Le secteur de l’éducation est confronté à des pressions similaires. Les données fédérales pour 2023 aux États-Unis montrent que 86 % des écoles publiques de la maternelle à la 12e année ont des difficultés à recruter des enseignants au cours de l'année scolaire 2023-2024, et 45 % déclarent manquer de personnel.

Mais les prédictions de Gates vont bien au-delà de la médecine et de l’éducation. Il envisage un avenir dans lequel l’intelligence artificielle et la robotique transformeront également les emplois manuels. "Il faut des mains très adroites pour faire ces choses. Nous y arriverons", a déclaré Gates, faisant référence à la dextérité requise dans les usines, la construction et l'industrie hôtelière.

Des changements aussi radicaux pourraient modifier fondamentalement la nature du travail lui-même. Gates estime qu’à mesure que l’intelligence artificielle assumera davantage de rôles, les gens pourront peut-être prendre une retraite anticipée ou travailler des semaines plus courtes. "Vous pouvez prendre une retraite anticipée ou travailler une semaine de travail plus courte", a-t-il déclaré. "Cela nécessite presque une refonte philosophique : 'D'accord, comment répartir le temps ?'"

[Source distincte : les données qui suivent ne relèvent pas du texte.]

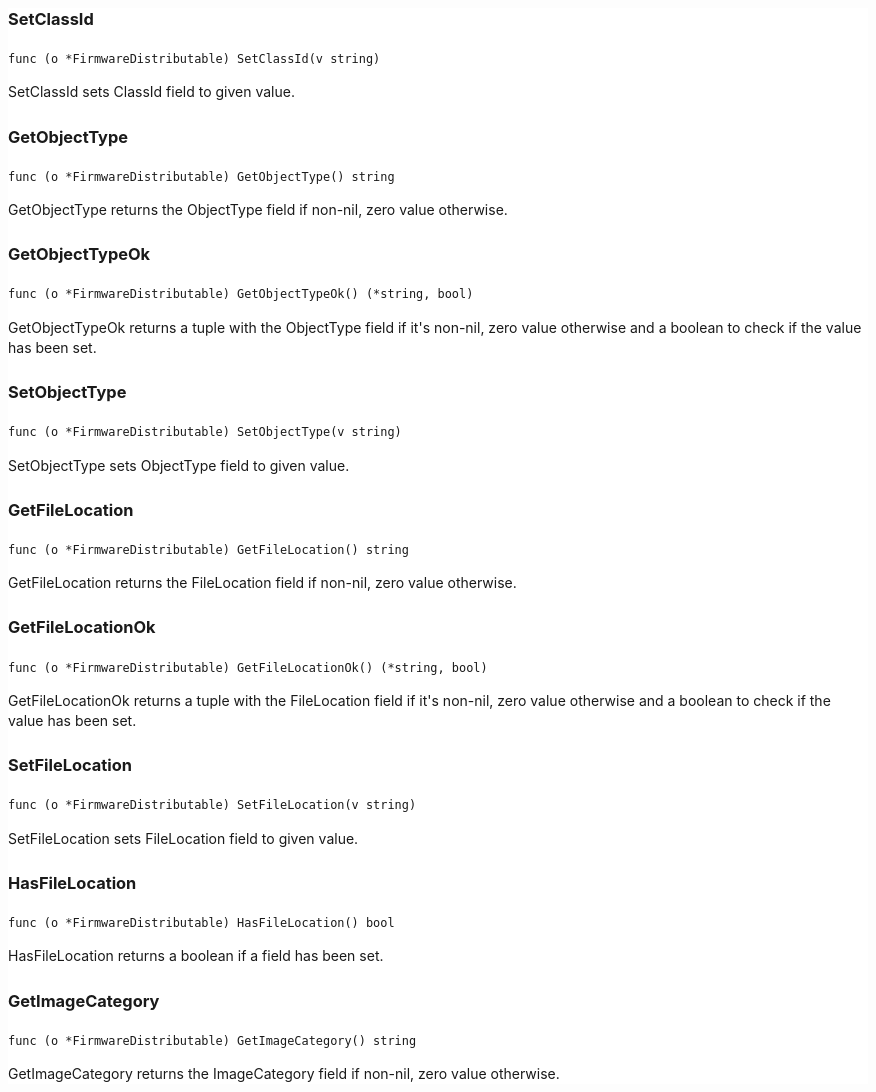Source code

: ### SetClassId

`func (o *FirmwareDistributable) SetClassId(v string)`

SetClassId sets ClassId field to given value.


### GetObjectType

`func (o *FirmwareDistributable) GetObjectType() string`

GetObjectType returns the ObjectType field if non-nil, zero value otherwise.

### GetObjectTypeOk

`func (o *FirmwareDistributable) GetObjectTypeOk() (*string, bool)`

GetObjectTypeOk returns a tuple with the ObjectType field if it's non-nil, zero value otherwise
and a boolean to check if the value has been set.

### SetObjectType

`func (o *FirmwareDistributable) SetObjectType(v string)`

SetObjectType sets ObjectType field to given value.


### GetFileLocation

`func (o *FirmwareDistributable) GetFileLocation() string`

GetFileLocation returns the FileLocation field if non-nil, zero value otherwise.

### GetFileLocationOk

`func (o *FirmwareDistributable) GetFileLocationOk() (*string, bool)`

GetFileLocationOk returns a tuple with the FileLocation field if it's non-nil, zero value otherwise
and a boolean to check if the value has been set.

### SetFileLocation

`func (o *FirmwareDistributable) SetFileLocation(v string)`

SetFileLocation sets FileLocation field to given value.

### HasFileLocation

`func (o *FirmwareDistributable) HasFileLocation() bool`

HasFileLocation returns a boolean if a field has been set.

### GetImageCategory

`func (o *FirmwareDistributable) GetImageCategory() string`

GetImageCategory returns the ImageCategory field if non-nil, zero value otherwise.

Cette vision, admet-il, représente un changement radical par rapport à l’endroit où il a grandi. « Pour ceux d’entre nous qui – dans mon cas, ont passé près de 70 ans dans un monde de pénurie – il est même difficile de s’adapter à cela », a admis Gates. Il a cité l'économiste John Maynard Keynes, qui prédisait en 1930 que les progrès technologiques pourraient éventuellement réduire la semaine de travail à 15 heures. Près d’un siècle plus tard, malgré des gains de productivité significatifs, la plupart des gens travaillent encore environ 40 heures par semaine.

Pour Gates, la perspective d’un monde où le travail serait superflu est profonde et pertinente sur le plan personnel. "Je n'ai pas besoin de travailler", a-t-il déclaré. "J'ai choisi de travailler. Parce que ? Parce que le travail est amusant."